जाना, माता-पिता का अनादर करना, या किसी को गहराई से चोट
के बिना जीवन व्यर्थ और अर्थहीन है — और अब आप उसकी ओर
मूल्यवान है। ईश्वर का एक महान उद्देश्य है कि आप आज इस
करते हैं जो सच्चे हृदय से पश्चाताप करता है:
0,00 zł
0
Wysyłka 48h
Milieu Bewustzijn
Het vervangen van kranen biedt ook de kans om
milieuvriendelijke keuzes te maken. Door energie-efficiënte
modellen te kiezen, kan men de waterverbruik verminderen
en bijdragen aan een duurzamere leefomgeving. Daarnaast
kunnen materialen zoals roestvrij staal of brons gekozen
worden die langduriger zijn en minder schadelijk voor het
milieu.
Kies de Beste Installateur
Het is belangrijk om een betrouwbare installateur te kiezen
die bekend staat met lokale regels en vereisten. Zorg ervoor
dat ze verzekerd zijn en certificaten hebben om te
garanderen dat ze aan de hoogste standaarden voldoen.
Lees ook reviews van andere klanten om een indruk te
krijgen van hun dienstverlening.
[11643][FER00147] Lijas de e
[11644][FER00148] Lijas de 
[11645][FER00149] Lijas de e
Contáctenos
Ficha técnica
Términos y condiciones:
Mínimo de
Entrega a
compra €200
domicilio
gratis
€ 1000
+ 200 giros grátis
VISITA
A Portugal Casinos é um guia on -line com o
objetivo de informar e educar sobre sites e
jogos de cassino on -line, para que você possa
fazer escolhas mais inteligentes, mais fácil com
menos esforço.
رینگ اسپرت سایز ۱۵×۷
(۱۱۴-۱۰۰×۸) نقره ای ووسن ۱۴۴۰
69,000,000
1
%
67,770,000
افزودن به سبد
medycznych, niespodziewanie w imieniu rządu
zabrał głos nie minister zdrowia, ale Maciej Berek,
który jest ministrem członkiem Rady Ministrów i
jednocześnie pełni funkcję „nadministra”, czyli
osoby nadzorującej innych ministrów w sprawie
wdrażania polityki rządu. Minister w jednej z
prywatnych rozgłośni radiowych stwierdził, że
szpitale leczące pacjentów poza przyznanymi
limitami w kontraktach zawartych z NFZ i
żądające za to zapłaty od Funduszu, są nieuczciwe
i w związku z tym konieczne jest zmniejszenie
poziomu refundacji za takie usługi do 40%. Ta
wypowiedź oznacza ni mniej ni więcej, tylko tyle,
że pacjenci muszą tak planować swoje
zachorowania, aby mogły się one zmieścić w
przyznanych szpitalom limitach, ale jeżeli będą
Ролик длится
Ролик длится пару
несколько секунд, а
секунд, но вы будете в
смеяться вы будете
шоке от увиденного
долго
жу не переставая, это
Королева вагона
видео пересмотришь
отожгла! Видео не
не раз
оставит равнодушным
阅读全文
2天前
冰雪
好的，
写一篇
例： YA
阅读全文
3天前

────────

# [WORK REQUEST]
Set every line of the data down again, word for word.

# [RESULT OF THE EXERCISE]
जाना, माता-पिता का अनादर करना, या किसी को गहराई से चोट
के बिना जीवन व्यर्थ और अर्थहीन है — और अब आप उसकी ओर
मूल्यवान है। ईश्वर का एक महान उद्देश्य है कि आप आज इस
करते हैं जो सच्चे हृदय से पश्चाताप करता है:
0,00 zł
0
Wysyłka 48h
Milieu Bewustzijn
Het vervangen van kranen biedt ook de kans om
milieuvriendelijke keuzes te maken. Door energie-efficiënte
modellen te kiezen, kan men de waterverbruik verminderen
en bijdragen aan een duurzamere leefomgeving. Daarnaast
kunnen materialen zoals roestvrij staal of brons gekozen
worden die langduriger zijn en minder schadelijk voor het
milieu.
Kies de Beste Installateur
Het is belangrijk om een betrouwbare installateur te kiezen
die bekend staat met lokale regels en vereisten. Zorg ervoor
dat ze verzekerd zijn en certificaten hebben om te
garanderen dat ze aan de hoogste standaarden voldoen.
Lees ook reviews van andere klanten om een indruk te
krijgen van hun dienstverlening.
[11643][FER00147] Lijas de e
[11644][FER00148] Lijas de 
[11645][FER00149] Lijas de e
Contáctenos
Ficha técnica
Términos y condiciones:
Mínimo de
Entrega a
compra €200
domicilio
gratis
€ 1000
+ 200 giros grátis
VISITA
A Portugal Casinos é um guia on -line com o
objetivo de informar e educar sobre sites e
jogos de cassino on -line, para que você possa
fazer escolhas mais inteligentes, mais fácil com
menos esforço.
رینگ اسپرت سایز ۱۵×۷
(۱۱۴-۱۰۰×۸) نقره ای ووسن ۱۴۴۰
69,000,000
1
%
67,770,000
افزودن به سبد
medycznych, niespodziewanie w imieniu rządu
zabrał głos nie minister zdrowia, ale Maciej Berek,
który jest ministrem członkiem Rady Ministrów i
jednocześnie pełni funkcję „nadministra”, czyli
osoby nadzorującej innych ministrów w sprawie
wdrażania polityki rządu. Minister w jednej z
prywatnych rozgłośni radiowych stwierdził, że
szpitale leczące pacjentów poza przyznanymi
limitami w kontraktach zawartych z NFZ i
żądające za to zapłaty od Funduszu, są nieuczciwe
i w związku z tym konieczne jest zmniejszenie
poziomu refundacji za takie usługi do 40%. Ta
wypowiedź oznacza ni mniej ni więcej, tylko tyle,
że pacjenci muszą tak planować swoje
zachorowania, aby mogły się one zmieścić w
przyznanych szpitalom limitach, ale jeżeli będą
Ролик длится
Ролик длится пару
несколько секунд, а
секунд, но вы будете в
смеяться вы будете
шоке от увиденного
долго
жу не переставая, это
Королева вагона
видео пересмотришь
отожгла! Видео не
не раз
оставит равнодушным
阅读全文
2天前
冰雪
好的，
写一篇
例： YA
阅读全文
3天前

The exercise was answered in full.